About this task
When you copy the records, keep every word exact and leave the pictures out.

Stored entries
<<<<

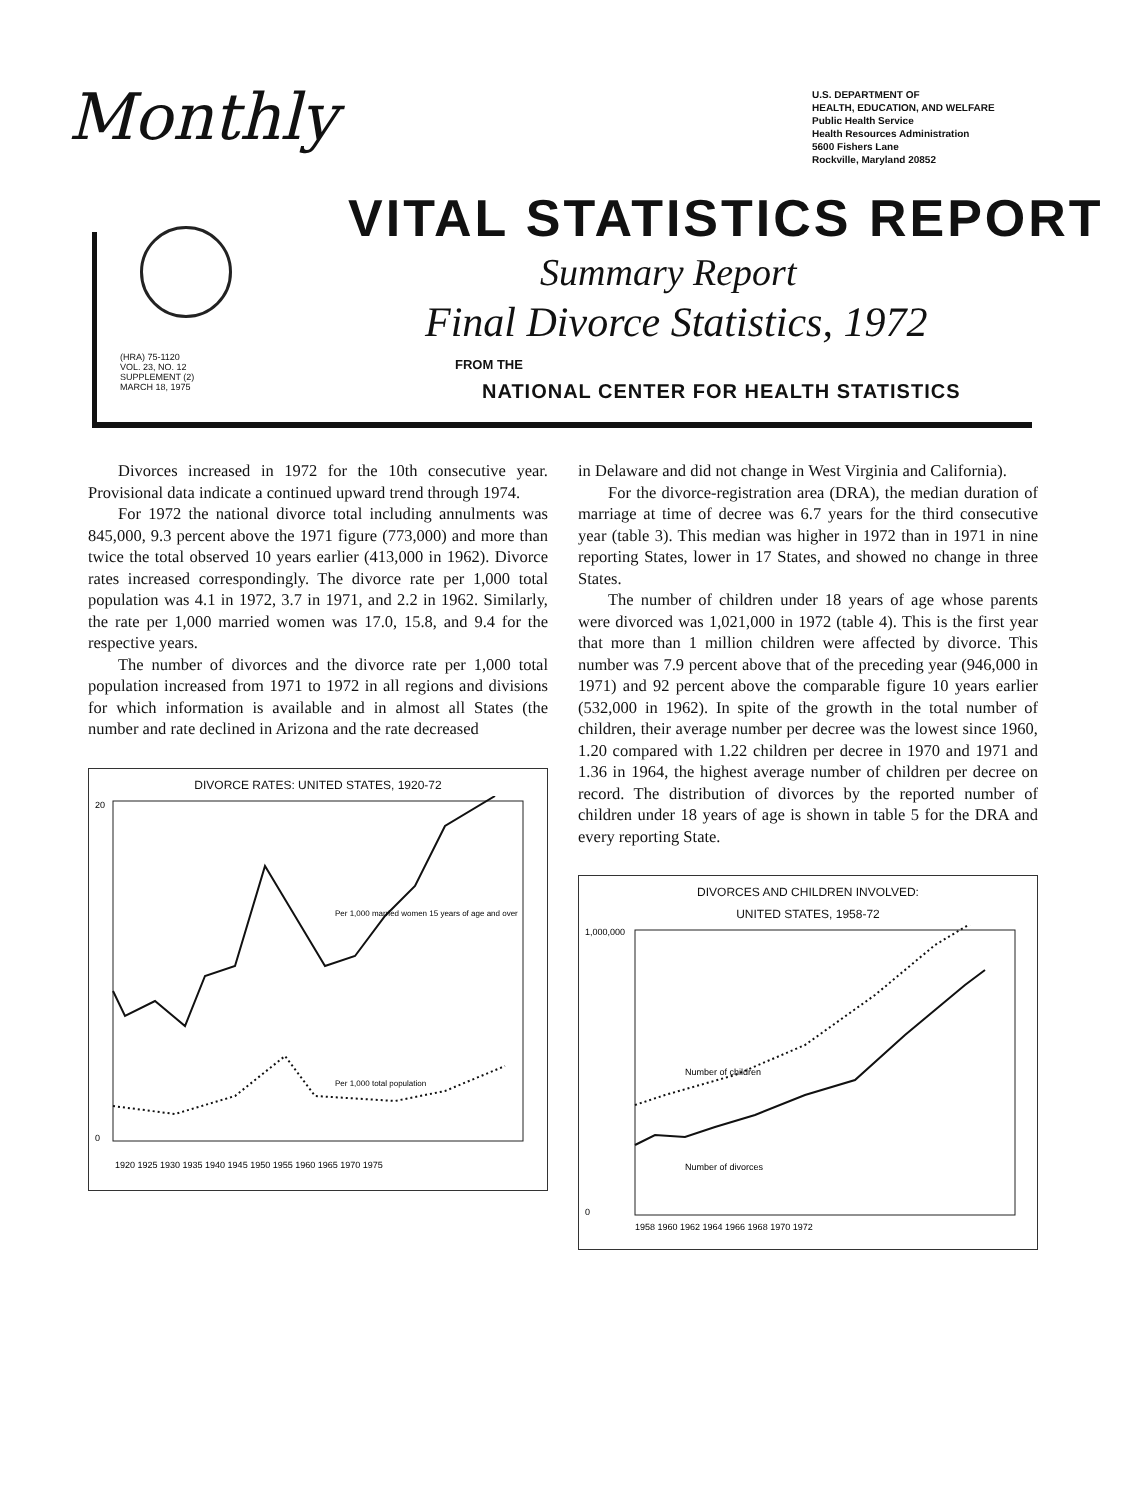Monthly
U.S. DEPARTMENT OF
HEALTH, EDUCATION, AND WELFARE
Public Health Service
Health Resources Administration
5600 Fishers Lane
Rockville, Maryland 20852
VITAL STATISTICS REPORT
Summary Report
Final Divorce Statistics, 1972
(HRA) 75-1120
VOL. 23, NO. 12
SUPPLEMENT (2)
MARCH 18, 1975
FROM THE
NATIONAL CENTER FOR HEALTH STATISTICS
Divorces increased in 1972 for the 10th consecutive year. Provisional data indicate a continued upward trend through 1974.
For 1972 the national divorce total including annulments was 845,000, 9.3 percent above the 1971 figure (773,000) and more than twice the total observed 10 years earlier (413,000 in 1962). Divorce rates increased correspondingly. The divorce rate per 1,000 total population was 4.1 in 1972, 3.7 in 1971, and 2.2 in 1962. Similarly, the rate per 1,000 married women was 17.0, 15.8, and 9.4 for the respective years.
The number of divorces and the divorce rate per 1,000 total population increased from 1971 to 1972 in all regions and divisions for which information is available and in almost all States (the number and rate declined in Arizona and the rate decreased
DIVORCE RATES: UNITED STATES, 1920-72
Per 1,000 married women 15 years of age and over
Per 1,000 total population
1920 1925 1930 1935 1940 1945 1950 1955 1960 1965 1970 1975
20
0
in Delaware and did not change in West Virginia and California).
For the divorce-registration area (DRA), the median duration of marriage at time of decree was 6.7 years for the third consecutive year (table 3). This median was higher in 1972 than in 1971 in nine reporting States, lower in 17 States, and showed no change in three States.
The number of children under 18 years of age whose parents were divorced was 1,021,000 in 1972 (table 4). This is the first year that more than 1 million children were affected by divorce. This number was 7.9 percent above that of the preceding year (946,000 in 1971) and 92 percent above the comparable figure 10 years earlier (532,000 in 1962). In spite of the growth in the total number of children, their average number per decree was the lowest since 1960, 1.20 compared with 1.22 children per decree in 1970 and 1971 and 1.36 in 1964, the highest average number of children per decree on record. The distribution of divorces by the reported number of children under 18 years of age is shown in table 5 for the DRA and every reporting State.
DIVORCES AND CHILDREN INVOLVED:
UNITED STATES, 1958-72
Number of children
Number of divorces
1,000,000
0
1958 1960 1962 1964 1966 1968 1970 1972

>>>>

Response
Monthly
U.S. DEPARTMENT OF
HEALTH, EDUCATION, AND WELFARE
Public Health Service
Health Resources Administration
5600 Fishers Lane
Rockville, Maryland 20852
VITAL STATISTICS REPORT
Summary Report
Final Divorce Statistics, 1972
(HRA) 75-1120
VOL. 23, NO. 12
SUPPLEMENT (2)
MARCH 18, 1975
FROM THE
NATIONAL CENTER FOR HEALTH STATISTICS
Divorces increased in 1972 for the 10th consecutive year. Provisional data indicate a continued upward trend through 1974.
For 1972 the national divorce total including annulments was 845,000, 9.3 percent above the 1971 figure (773,000) and more than twice the total observed 10 years earlier (413,000 in 1962). Divorce rates increased correspondingly. The divorce rate per 1,000 total population was 4.1 in 1972, 3.7 in 1971, and 2.2 in 1962. Similarly, the rate per 1,000 married women was 17.0, 15.8, and 9.4 for the respective years.
The number of divorces and the divorce rate per 1,000 total population increased from 1971 to 1972 in all regions and divisions for which information is available and in almost all States (the number and rate declined in Arizona and the rate decreased
DIVORCE RATES: UNITED STATES, 1920-72
Per 1,000 married women 15 years of age and over
Per 1,000 total population
1920 1925 1930 1935 1940 1945 1950 1955 1960 1965 1970 1975
20
0
in Delaware and did not change in West Virginia and California).
For the divorce-registration area (DRA), the median duration of marriage at time of decree was 6.7 years for the third consecutive year (table 3). This median was higher in 1972 than in 1971 in nine reporting States, lower in 17 States, and showed no change in three States.
The number of children under 18 years of age whose parents were divorced was 1,021,000 in 1972 (table 4). This is the first year that more than 1 million children were affected by divorce. This number was 7.9 percent above that of the preceding year (946,000 in 1971) and 92 percent above the comparable figure 10 years earlier (532,000 in 1962). In spite of the growth in the total number of children, their average number per decree was the lowest since 1960, 1.20 compared with 1.22 children per decree in 1970 and 1971 and 1.36 in 1964, the highest average number of children per decree on record. The distribution of divorces by the reported number of children under 18 years of age is shown in table 5 for the DRA and every reporting State.
DIVORCES AND CHILDREN INVOLVED:
UNITED STATES, 1958-72
Number of children
Number of divorces
1,000,000
0
1958 1960 1962 1964 1966 1968 1970 1972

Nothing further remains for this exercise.